[Task requirements] Copy nothing from the entries below except the lines from the one containing "wrist: (457, 309)" through the one containing "pinky tip: (309, 412)", and copy those exactly.

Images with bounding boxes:
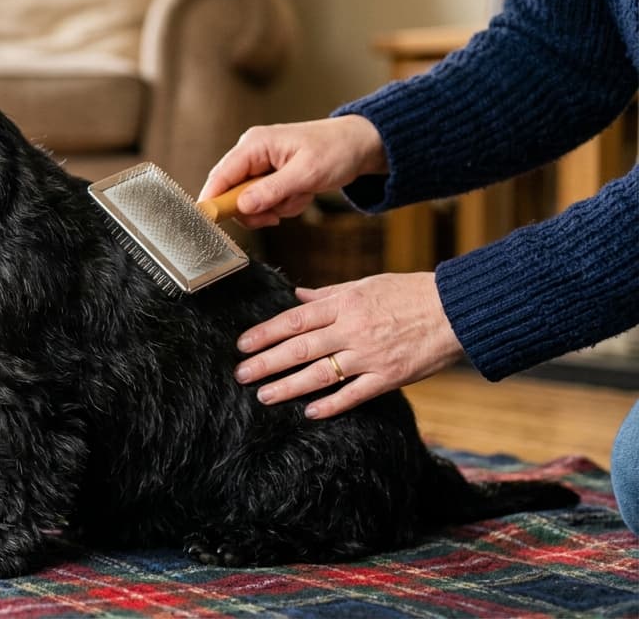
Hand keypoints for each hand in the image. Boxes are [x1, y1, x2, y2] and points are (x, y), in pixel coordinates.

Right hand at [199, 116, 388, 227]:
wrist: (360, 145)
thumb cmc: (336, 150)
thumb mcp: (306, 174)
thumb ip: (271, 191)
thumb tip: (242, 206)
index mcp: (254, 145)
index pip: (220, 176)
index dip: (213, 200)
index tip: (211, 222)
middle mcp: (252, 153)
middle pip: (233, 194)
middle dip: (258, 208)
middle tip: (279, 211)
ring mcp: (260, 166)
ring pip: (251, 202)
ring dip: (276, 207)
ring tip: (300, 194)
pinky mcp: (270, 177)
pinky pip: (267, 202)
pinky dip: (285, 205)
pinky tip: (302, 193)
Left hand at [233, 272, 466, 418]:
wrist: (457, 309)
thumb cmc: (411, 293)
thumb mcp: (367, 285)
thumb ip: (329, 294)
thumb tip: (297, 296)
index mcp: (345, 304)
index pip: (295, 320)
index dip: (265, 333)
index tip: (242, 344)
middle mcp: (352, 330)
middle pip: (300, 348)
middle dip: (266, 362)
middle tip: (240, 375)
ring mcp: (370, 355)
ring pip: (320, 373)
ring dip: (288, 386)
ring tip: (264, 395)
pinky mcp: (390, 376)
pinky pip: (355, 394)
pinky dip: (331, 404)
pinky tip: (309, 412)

==

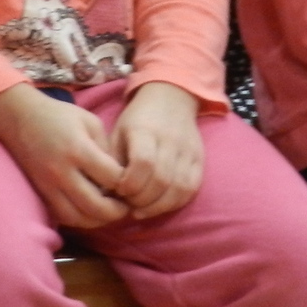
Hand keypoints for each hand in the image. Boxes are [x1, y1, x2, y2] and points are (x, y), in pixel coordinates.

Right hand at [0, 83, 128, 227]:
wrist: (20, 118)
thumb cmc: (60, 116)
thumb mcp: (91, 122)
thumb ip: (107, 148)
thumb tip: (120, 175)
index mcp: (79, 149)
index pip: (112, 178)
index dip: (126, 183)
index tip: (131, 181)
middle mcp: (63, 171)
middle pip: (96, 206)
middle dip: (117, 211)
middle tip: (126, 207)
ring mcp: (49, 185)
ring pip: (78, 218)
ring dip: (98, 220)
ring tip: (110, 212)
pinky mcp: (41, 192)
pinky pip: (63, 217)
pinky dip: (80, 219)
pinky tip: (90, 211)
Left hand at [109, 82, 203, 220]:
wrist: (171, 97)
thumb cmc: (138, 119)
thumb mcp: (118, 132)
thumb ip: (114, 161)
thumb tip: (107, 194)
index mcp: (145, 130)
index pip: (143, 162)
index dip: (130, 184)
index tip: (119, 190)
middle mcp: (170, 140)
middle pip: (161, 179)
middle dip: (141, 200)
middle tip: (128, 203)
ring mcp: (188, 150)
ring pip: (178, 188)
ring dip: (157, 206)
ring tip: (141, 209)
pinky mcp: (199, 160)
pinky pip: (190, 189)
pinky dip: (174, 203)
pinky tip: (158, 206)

[Task result]
wrist: (457, 309)
thumb cmc: (411, 293)
thumb mcp: (367, 285)
thumb ip: (329, 294)
thumb tip: (297, 296)
index mcp: (345, 304)
index pip: (295, 320)
index dip: (265, 333)
index tip: (242, 344)
middle mcp: (352, 330)
middle pip: (300, 348)
middle dip: (266, 362)
middle tip: (240, 375)
ring mcp: (370, 355)
ring pip: (320, 373)
ring dip: (288, 386)
ring tip: (264, 395)
pinky mcp: (390, 376)
pinky pip: (355, 394)
pinky dip: (331, 404)
pinky tip: (309, 412)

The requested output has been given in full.